At last, speaking between his teeth, and in German, he exclaimed, "This
is a pretty state of things, Frau Bauer. You have made more trouble than
you know!"
She stared up at him, uncomprehendingly. "I don't understand," she
faltered. "I did nothing. What do you mean?"
"I mean that you have brought us all within sight of the gallows.
Yourself quite as much as your friends."
"The gallows?" exclaimed old Anna, in an agitated whisper. "Explain
yourself, Mr. Head----" She was trembling now. "What is it you mean?"
"I do not know what it is you have told," he spoke in a less savage
tone. "And I know as a matter of fact that there is very little you
_could_ say, for you have been kept in the dark. But one thing I may
tell you.

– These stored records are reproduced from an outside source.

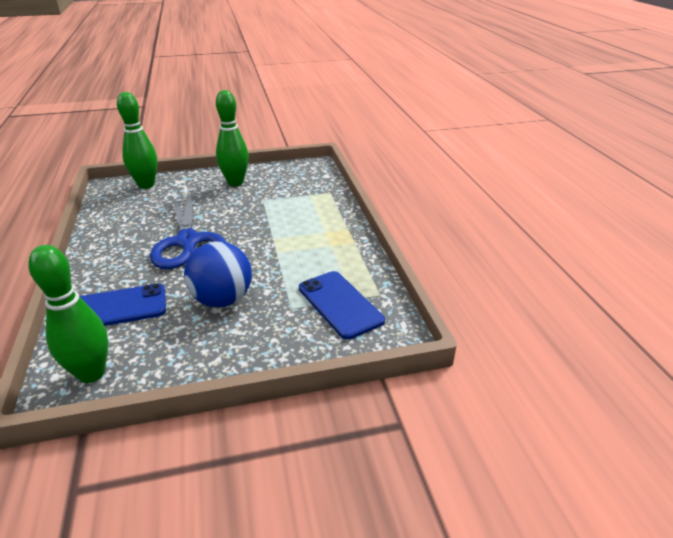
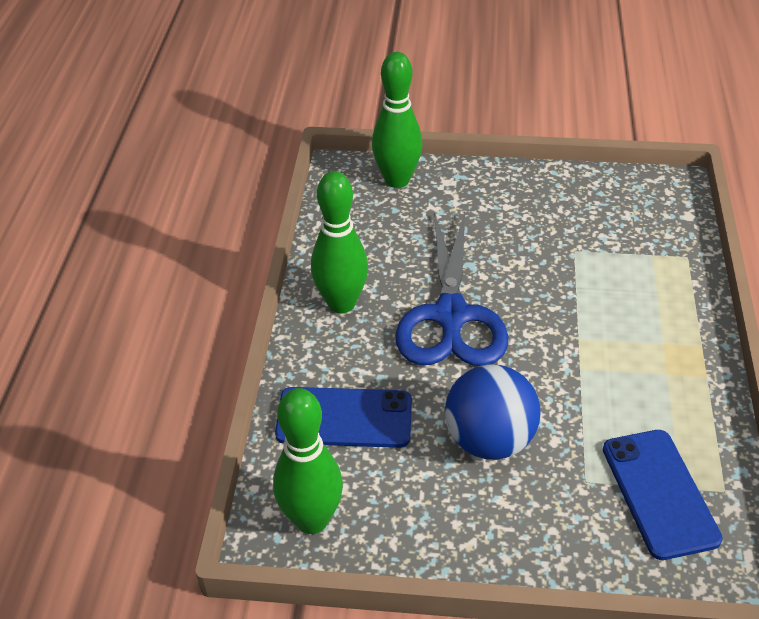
camera: 20 degrees right, 10 degrees up
(235, 182) = (535, 202): green bowling pin -> green bowling pin (341, 303)

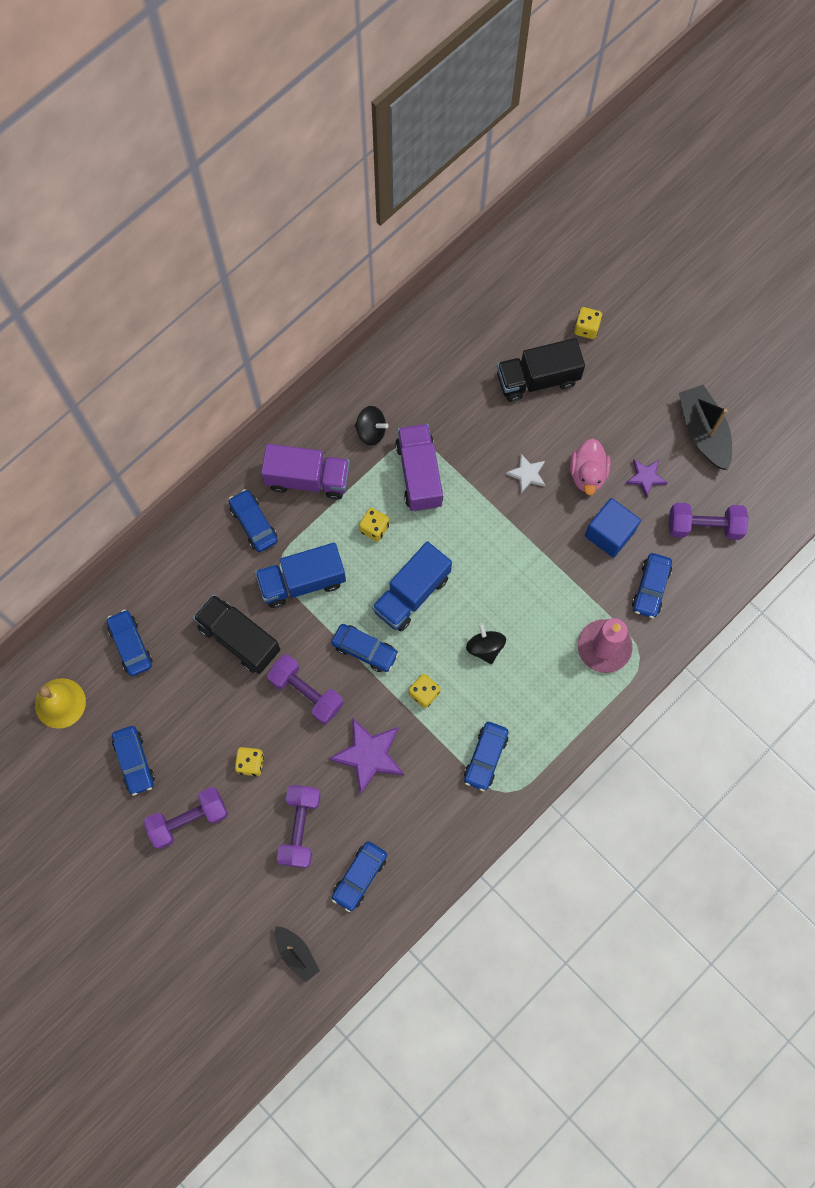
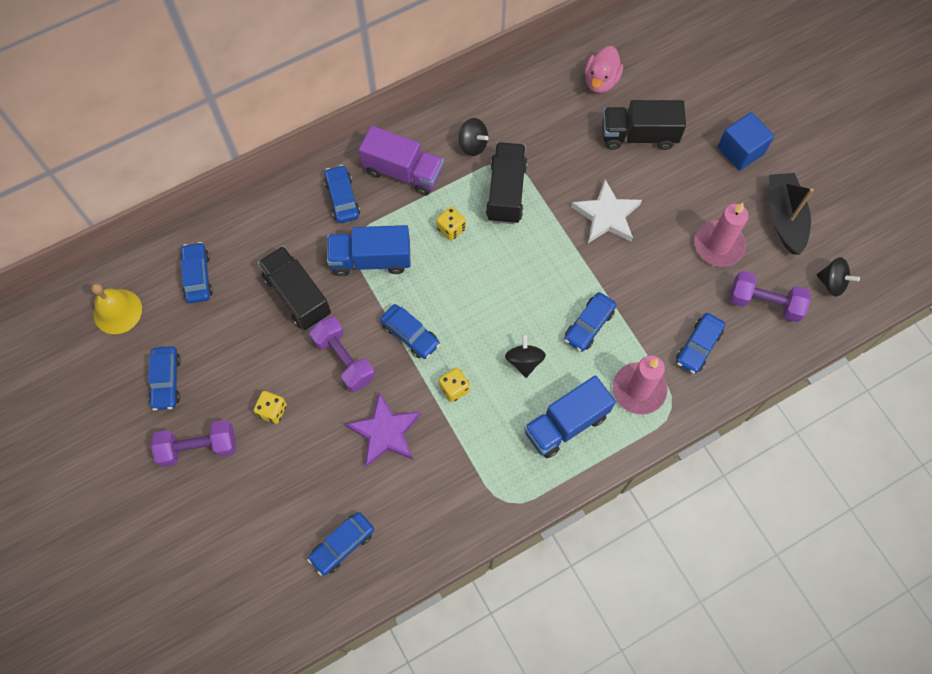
camera: 15 degrees right, 5 degrees down
(296, 953) = (259, 603): black boat -> none
(300, 828) = (300, 483): purple dumbbell -> none
(411, 593) = (469, 295): blue truck -> blue truck (566, 424)
(419, 474) = (506, 192): purple truck -> black truck
(485, 757) = (496, 463): blue car -> blue car (589, 325)
(527, 474) = (606, 215): white star -> white star, size x1.76
(586, 328) = (696, 102): yellow dice -> none
(587, 474) = (664, 229): pink duck -> pink duck (601, 81)
(609, 533) = (671, 287): blue cube -> blue cube (740, 150)
(645, 477) = (718, 245): purple star -> pink candle
(764, 489) = (832, 283): none -> black spinning top

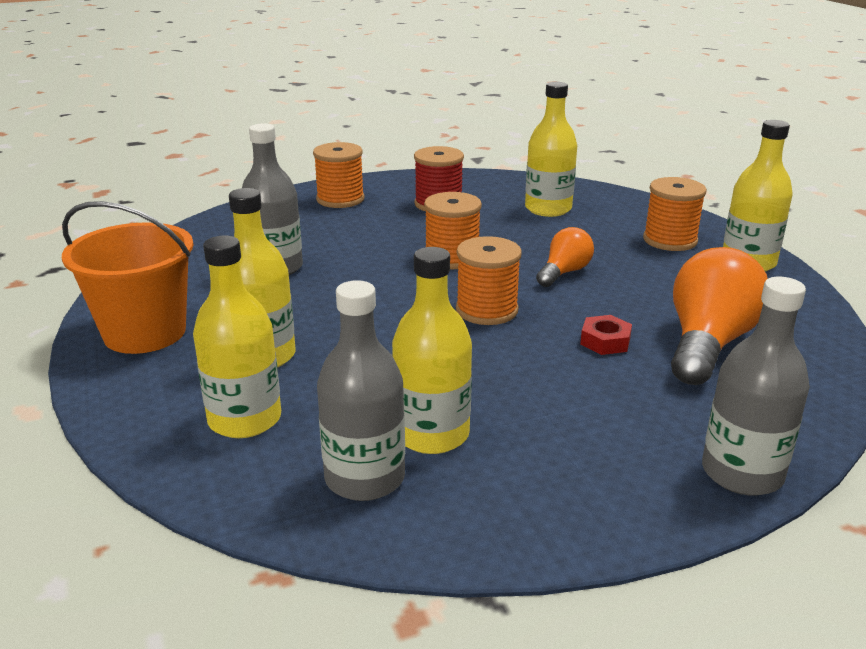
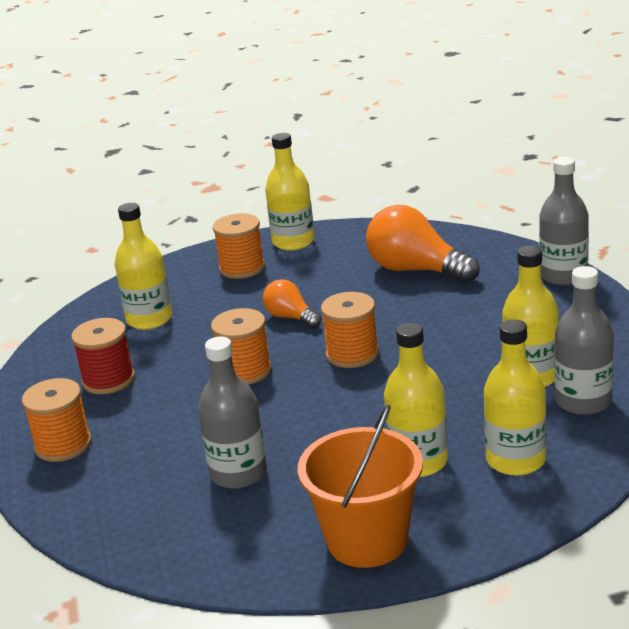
camera: 80 degrees left, 0 degrees up
(605, 341) = (409, 307): red nut -> none

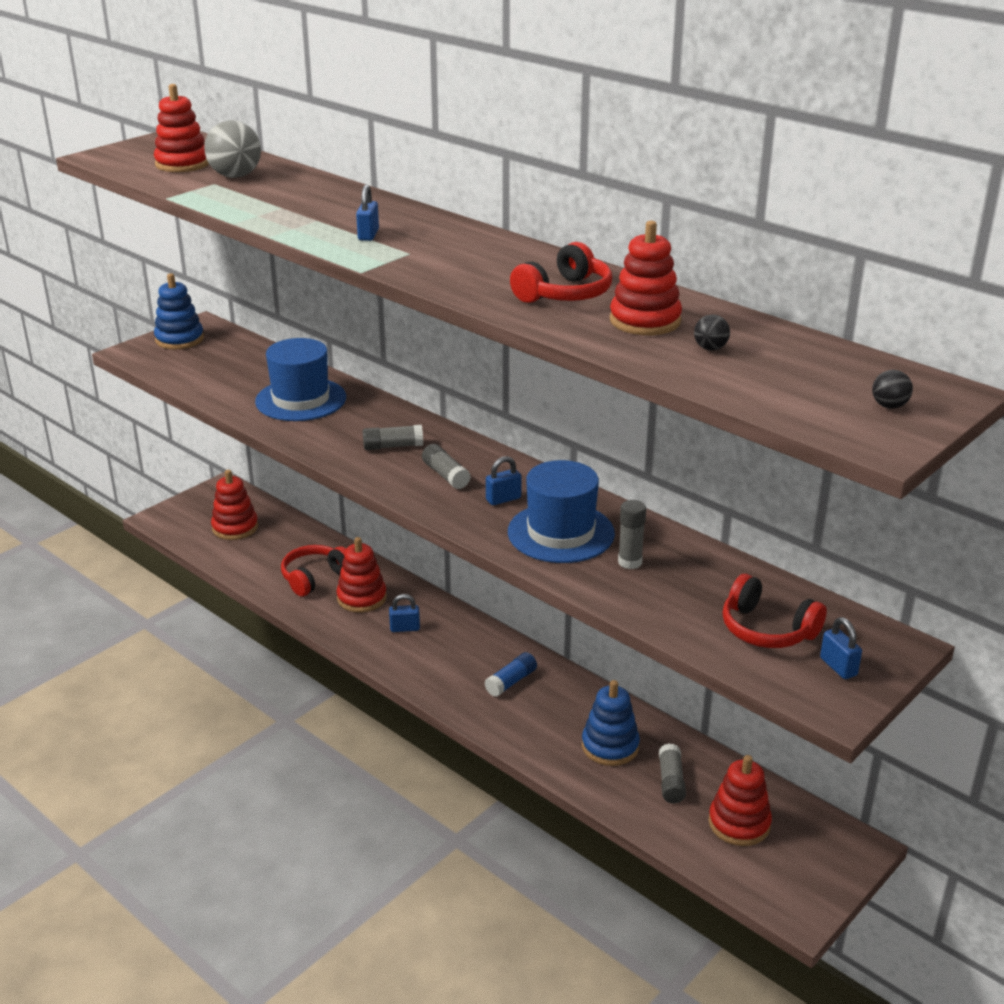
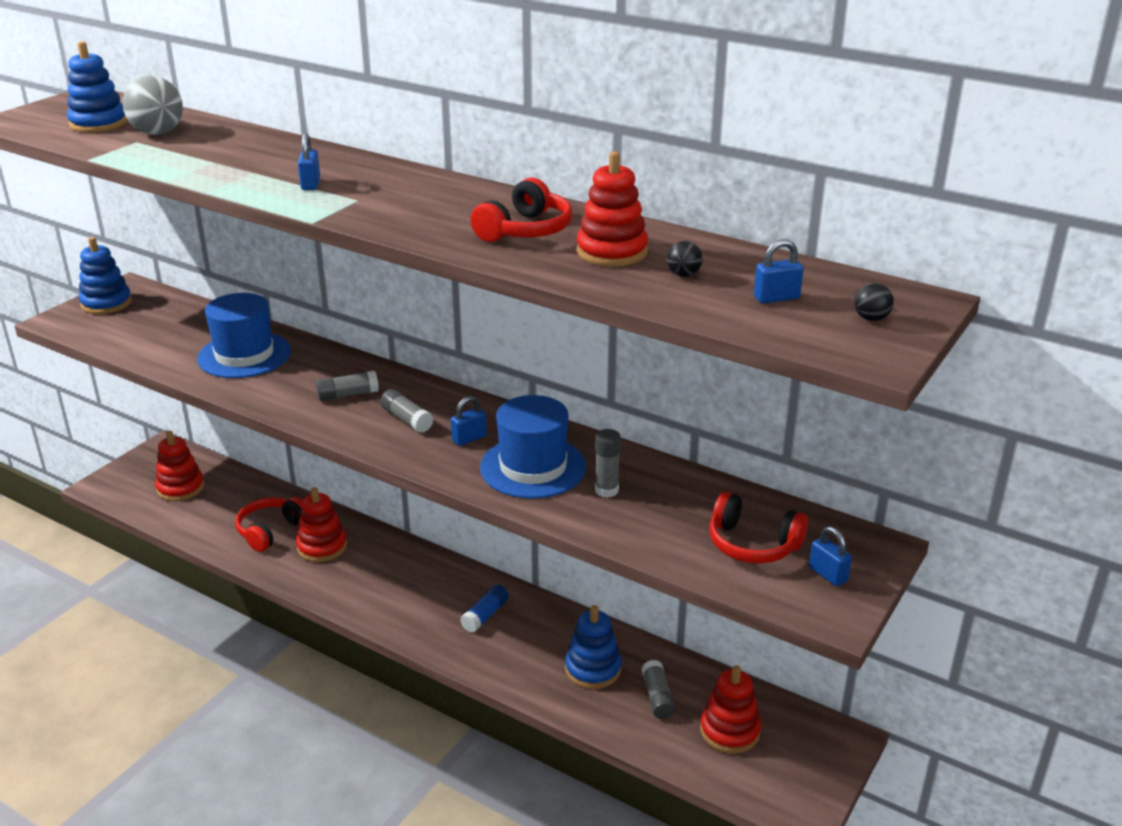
camera: 10 degrees left, 0 degrees up
(182, 164) = (98, 123): red stacking toy -> blue stacking toy
(405, 628) = (370, 573): blue padlock -> blue padlock (776, 298)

If you say one word, Frau Bauer, of where you received your
blood money just after the War broke out, then I, too, will say what
_I_ know. If I do that, instead of being deported--that is, instead of
being sent comfortably back to Berlin, to your niece and her husband,
who surely will look after you and make your old age comfortable--then I
swear to you before God _that you will hang_!"
"Hang? But I have done nothing!"
Anna was now almost in a state of collapse, and he saw his mistake.
"You are in no real danger at all if you will only do exactly what I
tell you," he declared, impressively.
"Yes," she faltered. "Yes, Herr Hegner, indeed I will obey you."
He looked round him hastily. "Never, never call me that!" he exclaimed.
"And now listen quite quietly to what I have to say. Remember you are in
no danger--no danger at all--if you follow my orders."
She looked at him dumbly.
"You are to say that the parcels came to you from your nephew in
Germany. It will do him no harm. The English police cannot reach him."
"But I've already said," she confessed, distractedly, "that they were
brought to me by a friend of his."
"It is a pity you said that, but it does not much matter. The one thing
you must conceal at all hazards is that you received any money from me.
Do you understand that, Frau Bauer? Have you said anything of that?"
"No," she said slowly. "No, I have said nothing of that."
He fancied there was a look of hesitation on her face. As a matter of
fact we know that Anna had not betrayed Alfred Head. But that she had
not done so was an accident, only caused by her unwillingness to dwell
on the money she had received when telling her story to Mrs. Guthrie.